— START Source text —

/hunter-gatherer

Realtime strace debugging for memory leaks in Kubernetes containers

Primary LanguageGo

hunter-gatherer

strace debugging for memory leaks in Kubernetes containers and who wanna learn to debug other containers good, too.

You can pass this tool a Kube pod name, container name, and memory threshold, and it will create realtime strace log files on your local dev machine for all processes on the target container that are exceeding the memory threshold!

Quick Start

On your development machine:

gatherer -i -p problempod -c buggycontainer -m 50.0 -f 2

Here's what will happen: Every 2 seconds, processes inside problempod/buggycontainer which are using more than 50.0% memory will be straced. The results will end up in strace-logs/<cmdname>-<pid>.log. You can tail these files as they're written.

In more detail, what happens is:

  • The hunter program will be built and copied to your target container
  • The hunter program will begin polling for processes on the target container using, in this case, over 50.0% memory every 2 seconds.
  • strace will be called on each offending process, and the data will be streamed back to gatherer running on your local machine
  • The incoming data will be redirected to local log files located in the strace-logs/ directory. Each file will have both the human-readable name of the command being logged as well as its PID.

— END Source text —

== The tasks ==
- A) According to the hunter-gatherer page, in which local directory do the strace log files end up?
- B) For each statement, say whether it agrees with the hunter-gatherer page, and quote the deciding words: (i) The hunter program is built and copied to the target container. (ii) Each log file is named only by the process PID. (iii) The strace data is kept in log files inside the target container.
- C) Retype the passage of the hunter-gatherer page between "gatherer -i -p" and "as they're written.", inclusive.
The records have no connection to the hunter-gatherer page.

— START Material shown —

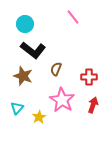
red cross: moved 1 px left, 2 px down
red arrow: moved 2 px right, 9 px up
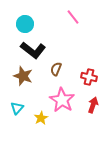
red cross: rotated 14 degrees clockwise
yellow star: moved 2 px right, 1 px down
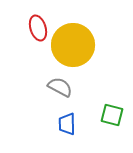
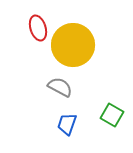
green square: rotated 15 degrees clockwise
blue trapezoid: rotated 20 degrees clockwise
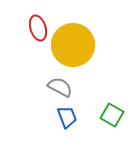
blue trapezoid: moved 7 px up; rotated 140 degrees clockwise
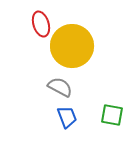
red ellipse: moved 3 px right, 4 px up
yellow circle: moved 1 px left, 1 px down
green square: rotated 20 degrees counterclockwise
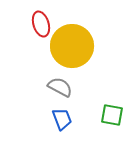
blue trapezoid: moved 5 px left, 2 px down
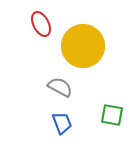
red ellipse: rotated 10 degrees counterclockwise
yellow circle: moved 11 px right
blue trapezoid: moved 4 px down
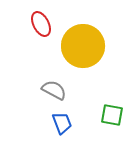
gray semicircle: moved 6 px left, 3 px down
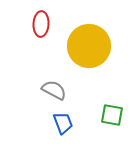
red ellipse: rotated 30 degrees clockwise
yellow circle: moved 6 px right
blue trapezoid: moved 1 px right
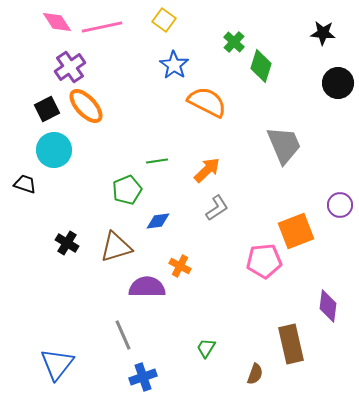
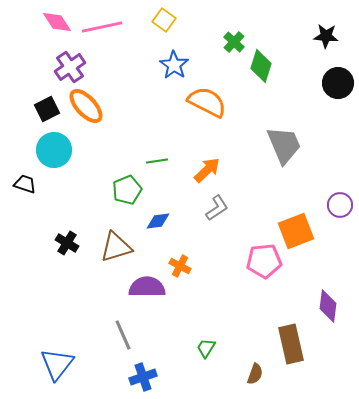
black star: moved 3 px right, 3 px down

— END Material shown —

== Answers to each task ==
- A) The strace-logs/ directory.

- B)
(i) Yes: "The hunter program will be built and copied to your target container"
(ii) No: "Each file will have both the human-readable name of the command being logged as well as its PID."
(iii) No: "the data will be streamed back to gatherer running on your local machine"

- C)
gatherer -i -p problempod -c buggycontainer -m 50.0 -f 2

Here's what will happen: Every 2 seconds, processes inside problempod/buggycontainer which are using more than 50.0% memory will be straced. The results will end up in strace-logs/<cmdname>-<pid>.log. You can tail these files as they're written.